PYMNTS’ research also found that national and digital banks saw the biggest gain in the adoption of digital banking apps. Thirty-one percent of customers report increasing their use of mobile payment apps and 28% report increasing their use of digital wallets. The study also found that QR code adoption rose by 32% at national banks, with 27% of respondents who already use QR codes reporting they have significantly increased their use of them.

Tools Banks and Merchants Can Use To Maintain Strong Authentication

With the growing distrust in passwords and the proven weaknesses of using them, the deployment of digital authentication tools, such as multi-factor authentication (MFA) and facial recognition, offer seamless and secure alternatives. Sixty percent of millennials and more than half of high-income earners reported increasing their online and mobile banking usage, indicating that banks and merchants cannot dismiss consumers’ demands when it comes to preferred authentication methods. Twenty-four percent of respondents would like to use MFA, with millennials and high-income earners reporting the greatest interest.

The pandemic has transformed businesses’ views on best practices for customer authentication and verification. PYMNTS’ research found that 38% of firms believe it is more important to use digital processes to authenticate customers’ identities now than it was last year.

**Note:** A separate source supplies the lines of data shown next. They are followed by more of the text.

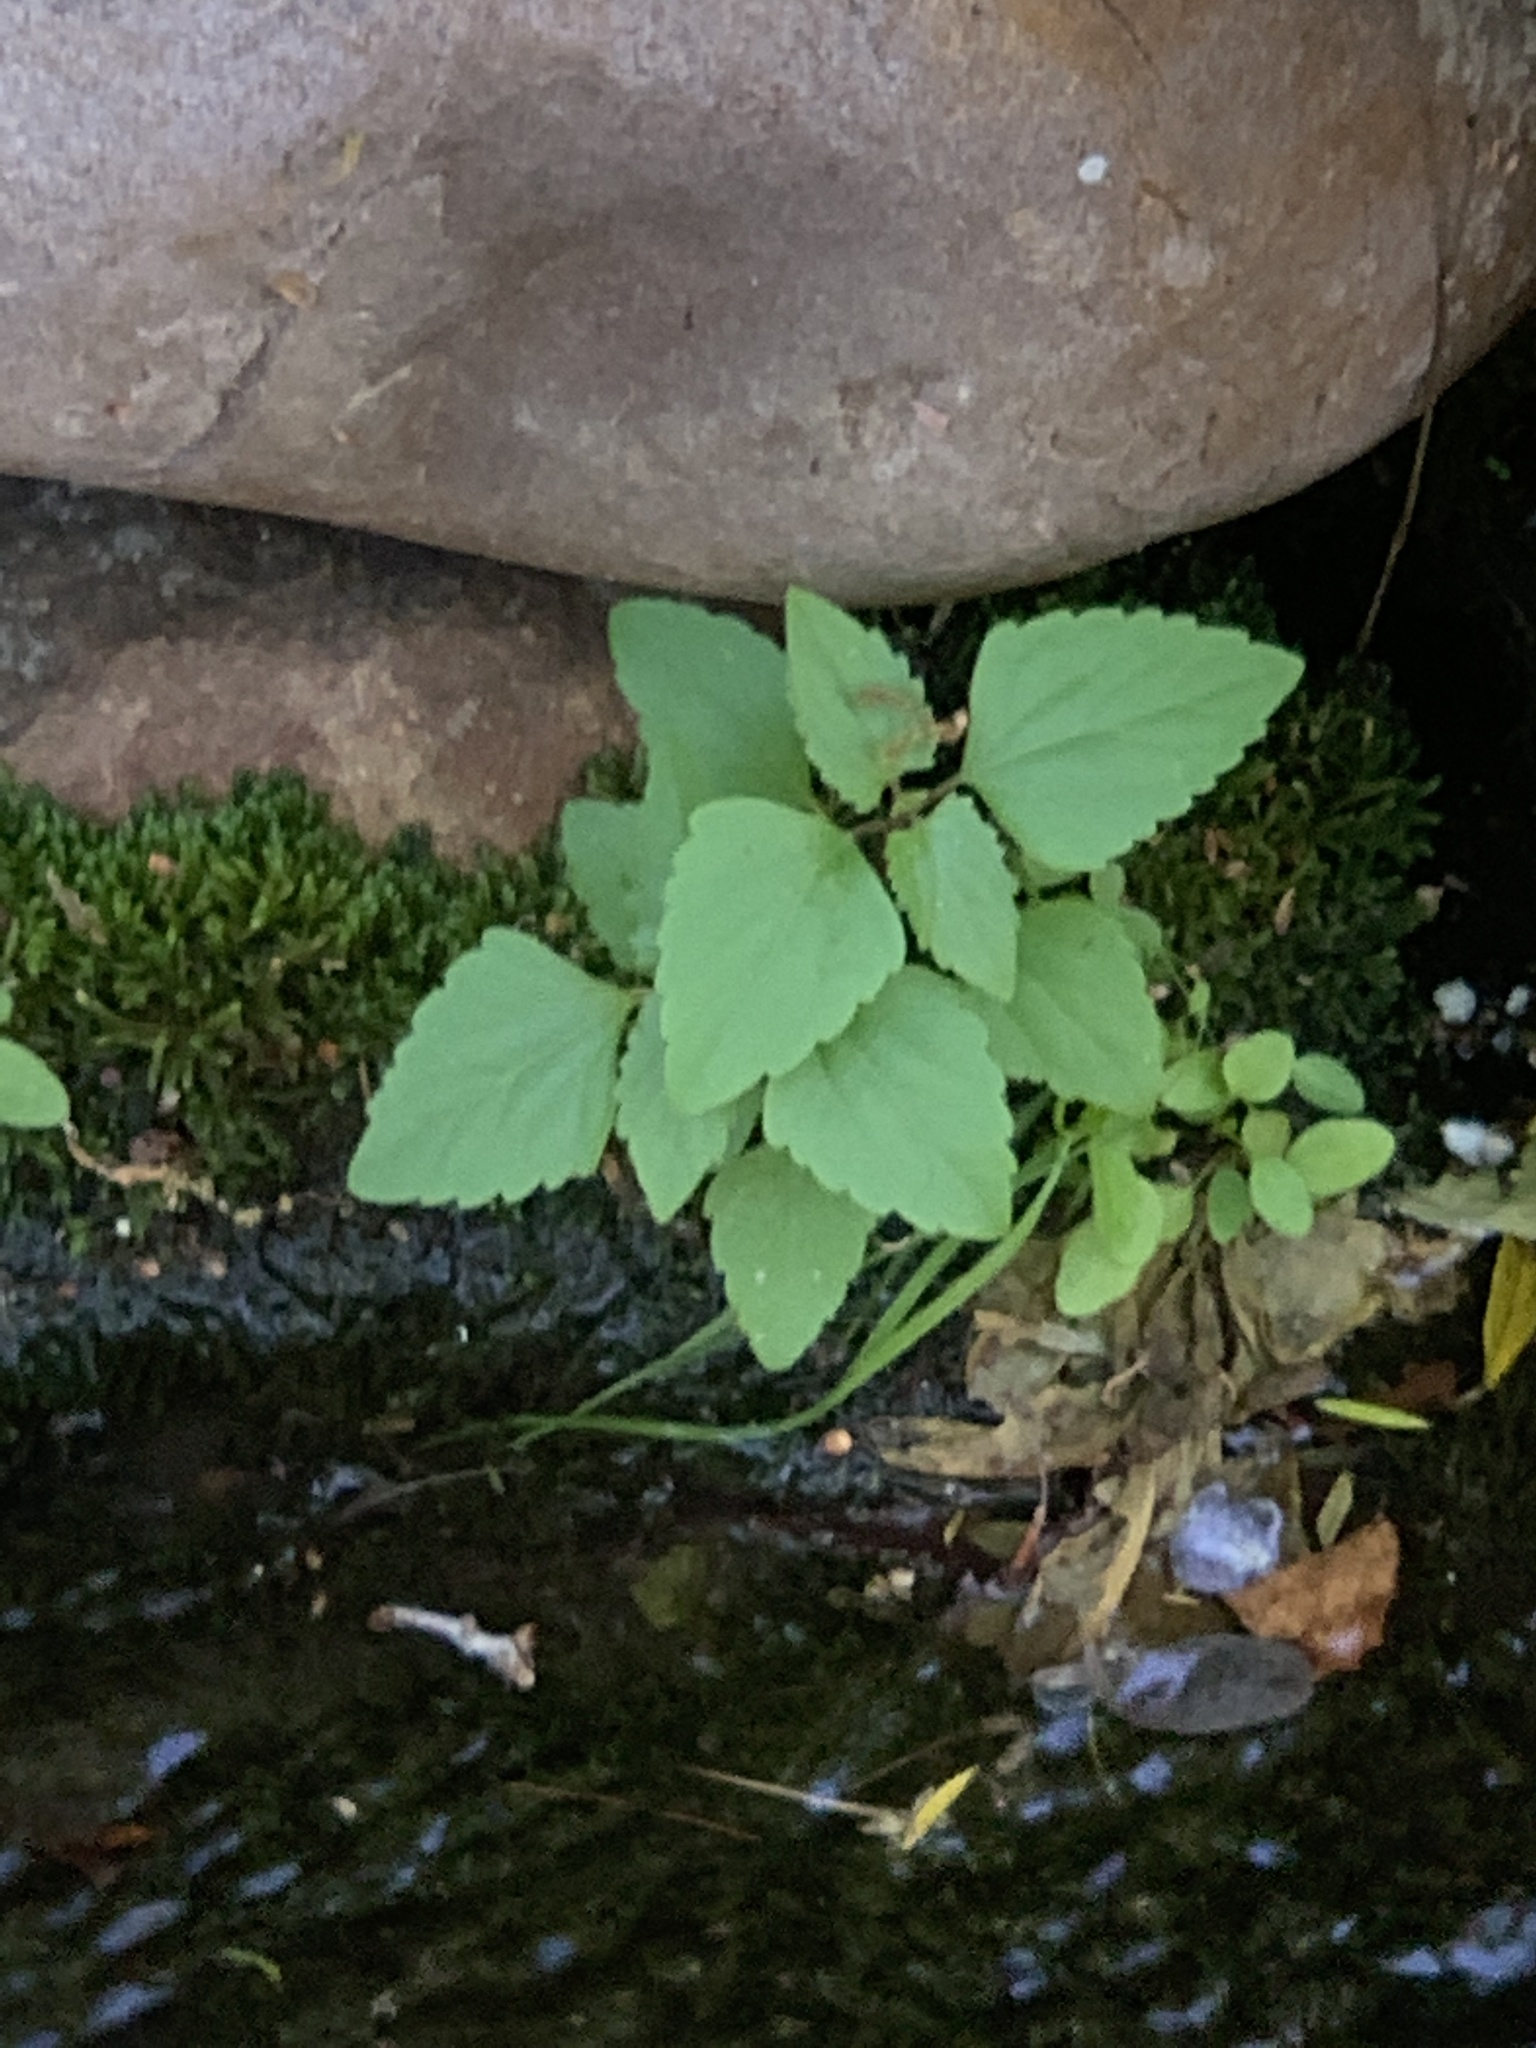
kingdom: Plantae
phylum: Tracheophyta
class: Magnoliopsida
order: Asterales
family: Asteraceae
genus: Ageratina
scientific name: Ageratina adenophora
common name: Sticky snakeroot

At 45% and 41%, respectively, auto dealers and financial institutions (FIs) said adopting digital processes was more important now than it was before the pandemic. Forty-three percent of auto dealers and FIs said they planned to invest in new digital identification verification systems within three years.

Stronger authentication tools, such as Fast IDentity Online (FIDO), enable businesses to provide frictionless and secure logins and transactions, simplifying the consumer authentication experience. Less cumbersome and problematic than password authentication, FIDO provides stronger authentication using standard public key cryptography techniques.

With FIDO, the user’s device creates a new key pair during registration, retaining the private key and registering the public key with the online service. The client’s private keys can only be used after they are unlocked locally on the device by the user via biometrics, a second-factor device, securely entered PIN or another MFA method.

As FIDO becomes the de facto standard in digital authentication and is embedded into more websites and apps, it will simplify everyday online transactions. This convergence of identity and authentication is central to the concept of authenticated payments, as merchants cannot guarantee the authenticity of payment without either component. Authenticating payments stem fraud and identity theft, giving both parties a high level of certainty around each transaction and ensuring optimal trust between consumers and merchants.